*Consigne de travail*: Mettez à jour le passage de la proposition de résolution qui commence par « En jetant un » et se termine par « sont pas exécutées. », en y remplaçant « peines de prison » par « peines d'emprisonnement ».

*Extrait*:
....
N° 3110
ASSEMBLÉE NATIONALE
CONSTITUTION DU 4 OCTOBRE 1958
ONZIÈME LÉGISLATURE
Enregistré à la Présidence de l'Assemblée nationale le 6 juin 2001.
PROPOSITION DE RÉSOLUTION
tendant à la création d'une commission d'enquête sur les
dysfonctionnements de la justice dans l'application des peines.

(Renvoyée à la commission des lois constitutionnelles, de la législation et de l'administration générale de la République, à défaut de constitution d'une commission spéciale dans les délais prévus par les articles 30 et 31 du Règlement.)

présentée
par M. Christian ESTROSI,
Député.

Justice.

EXPOSÉ DES MOTIFS

Mesdames, Messieurs,
Les statistiques de la délinquance pour 2000 ont mis en évidence une large poussée de l'insécurité dans notre pays. Toutefois, ces statistiques semblent loin de la réalité, tant le nombre de faits délictueux ou autres incivilités ne sont pas pris en compte (1).
En jetant un simple regard sur les statistiques officielles, en apparence 67,5 % des faits donnent lieu à une poursuite judiciaire.
Mais la comparaison entre les statistiques du ministère de l'Intérieur (2) et celles du ministère de la Justice (3) montrent que 57,8 % des condamnations définitives à des peines de prison ne sont pas exécutées.
....
Données de compréhension de graphiques
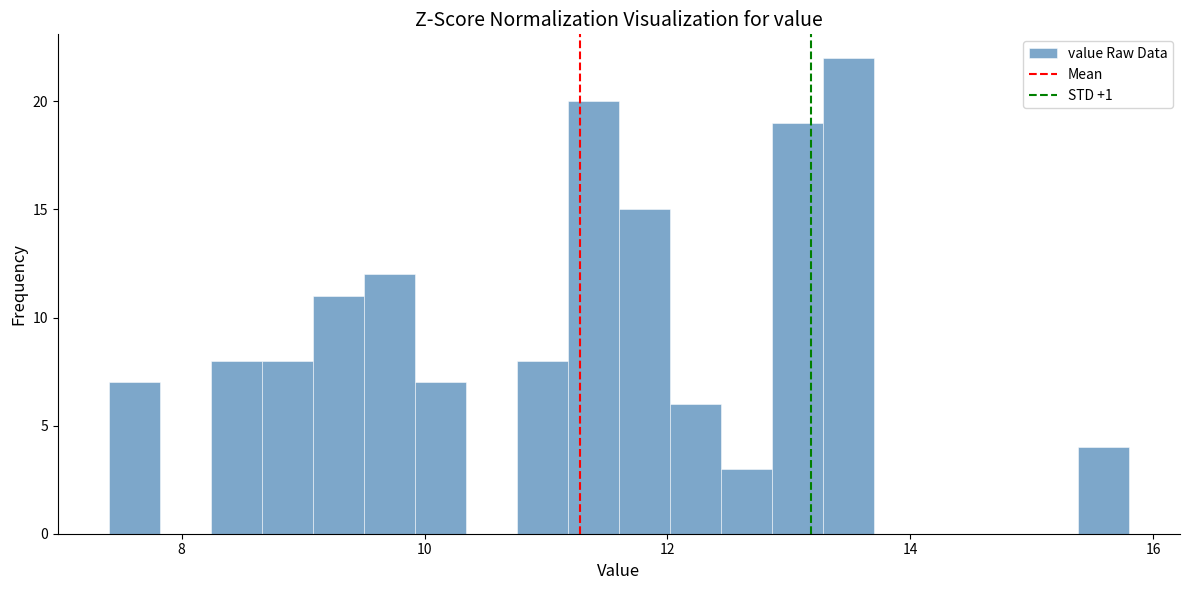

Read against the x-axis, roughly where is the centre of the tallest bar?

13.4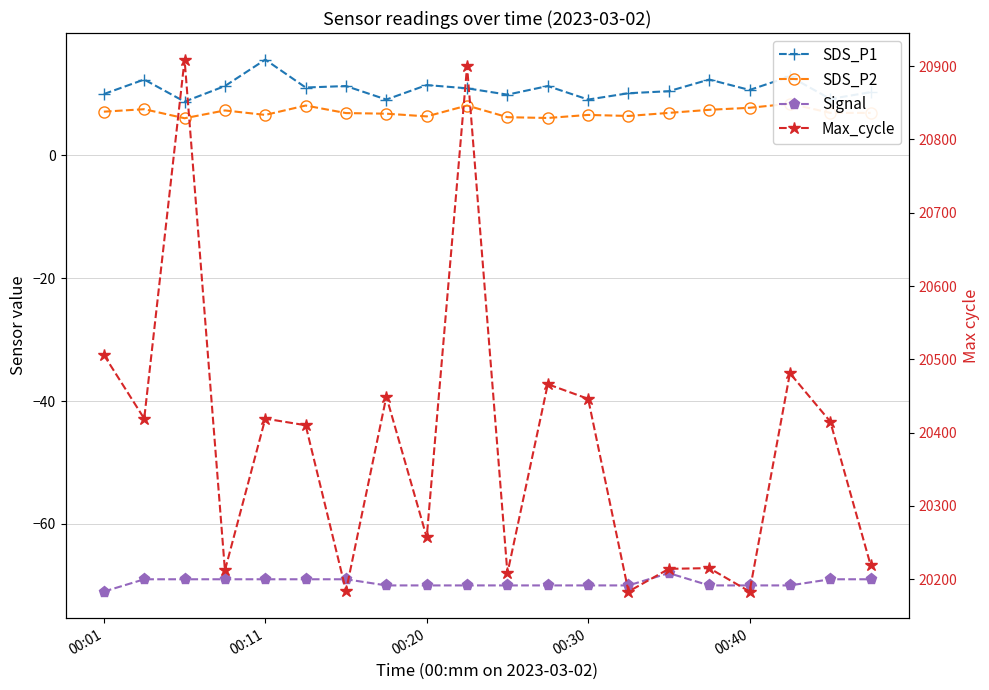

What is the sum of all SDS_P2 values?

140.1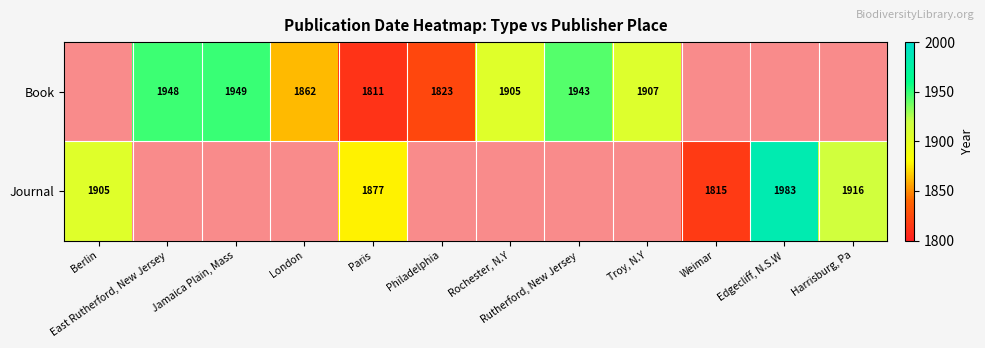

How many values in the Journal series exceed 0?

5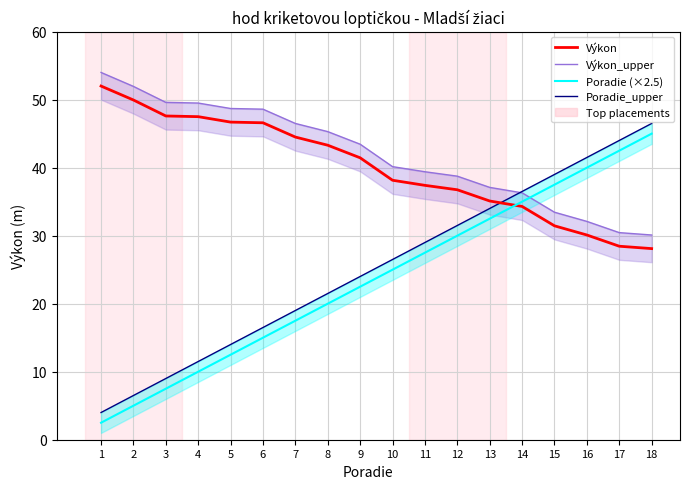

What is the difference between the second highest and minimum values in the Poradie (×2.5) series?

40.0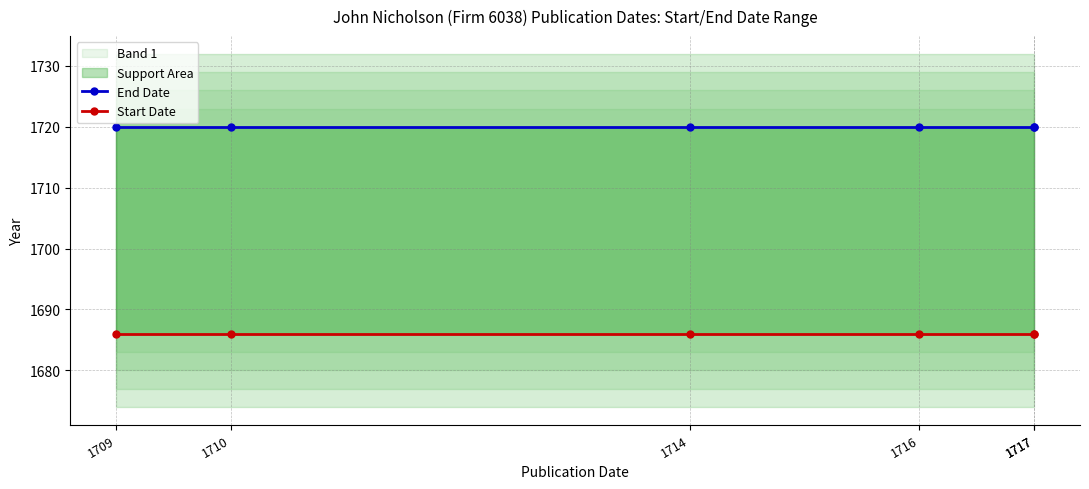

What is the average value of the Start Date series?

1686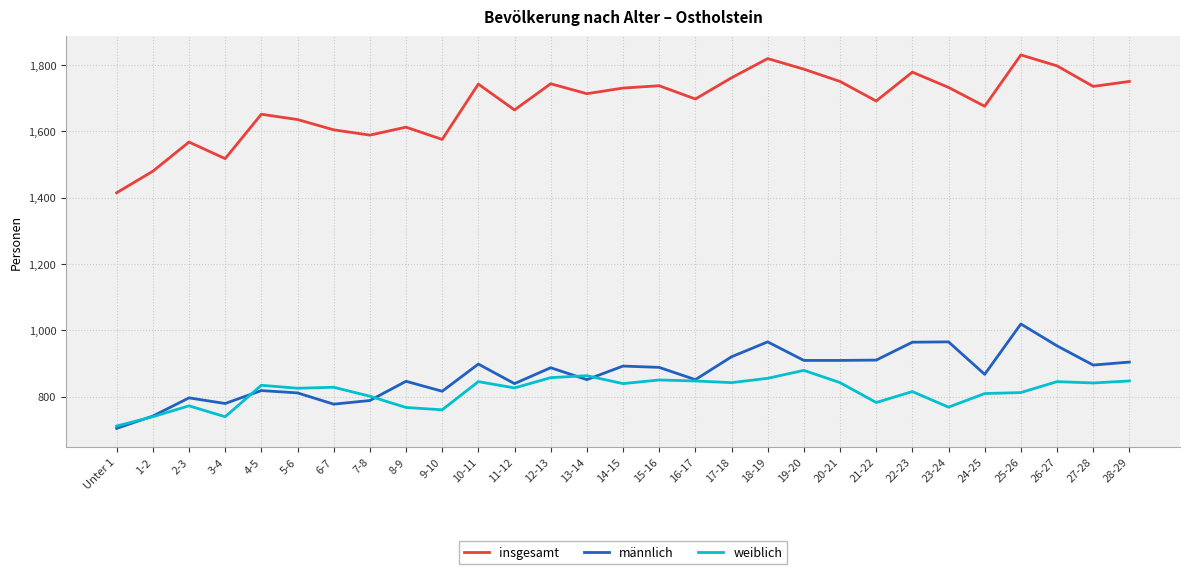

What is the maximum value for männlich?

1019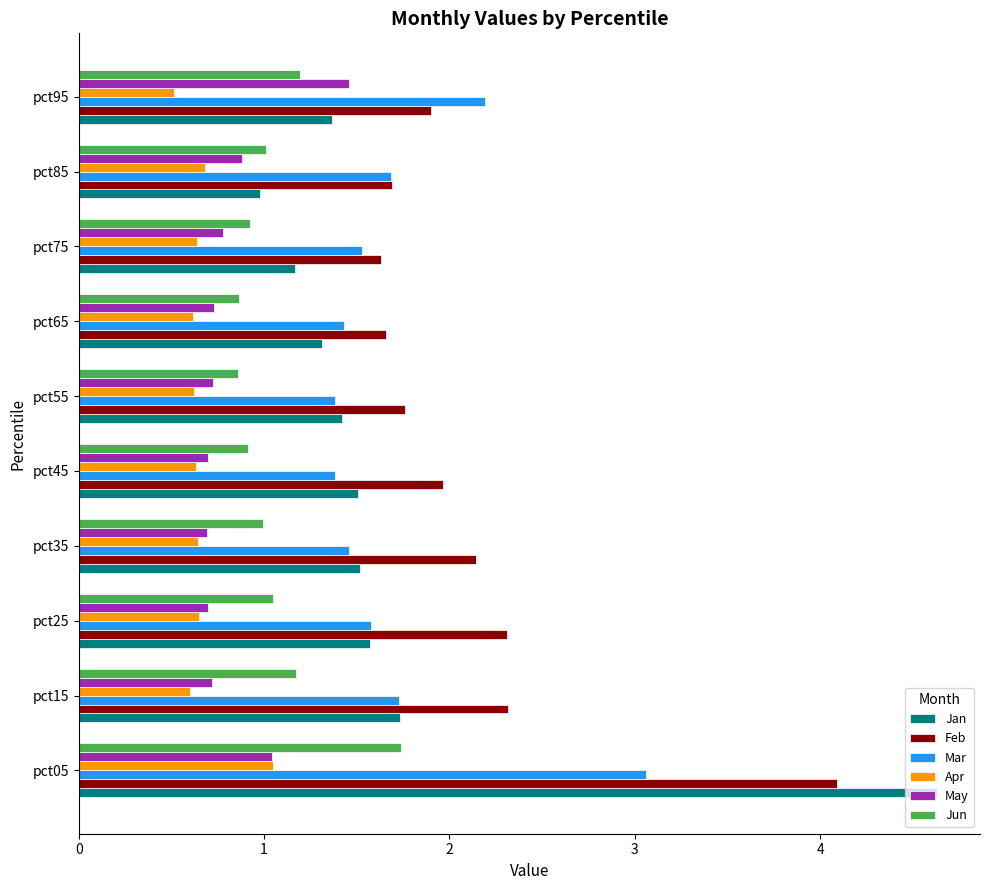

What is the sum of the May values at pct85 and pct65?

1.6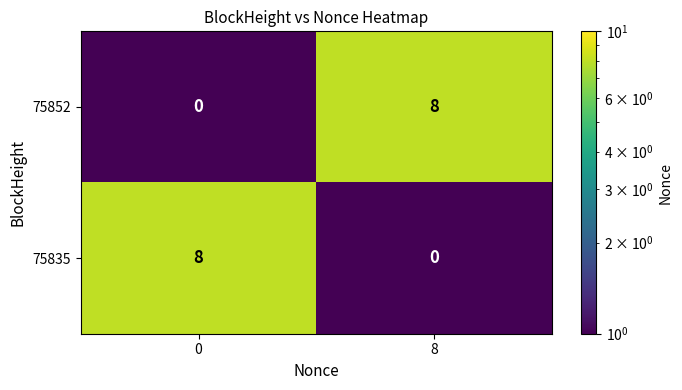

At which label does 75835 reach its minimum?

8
....
*Réponse attendue*:
En jetant un simple regard sur les statistiques officielles, en apparence 67,5 % des faits donnent lieu à une poursuite judiciaire.
Mais la comparaison entre les statistiques du ministère de l'Intérieur (2) et celles du ministère de la Justice (3) montrent que 57,8 % des condamnations définitives à des peines d'emprisonnement ne sont pas exécutées.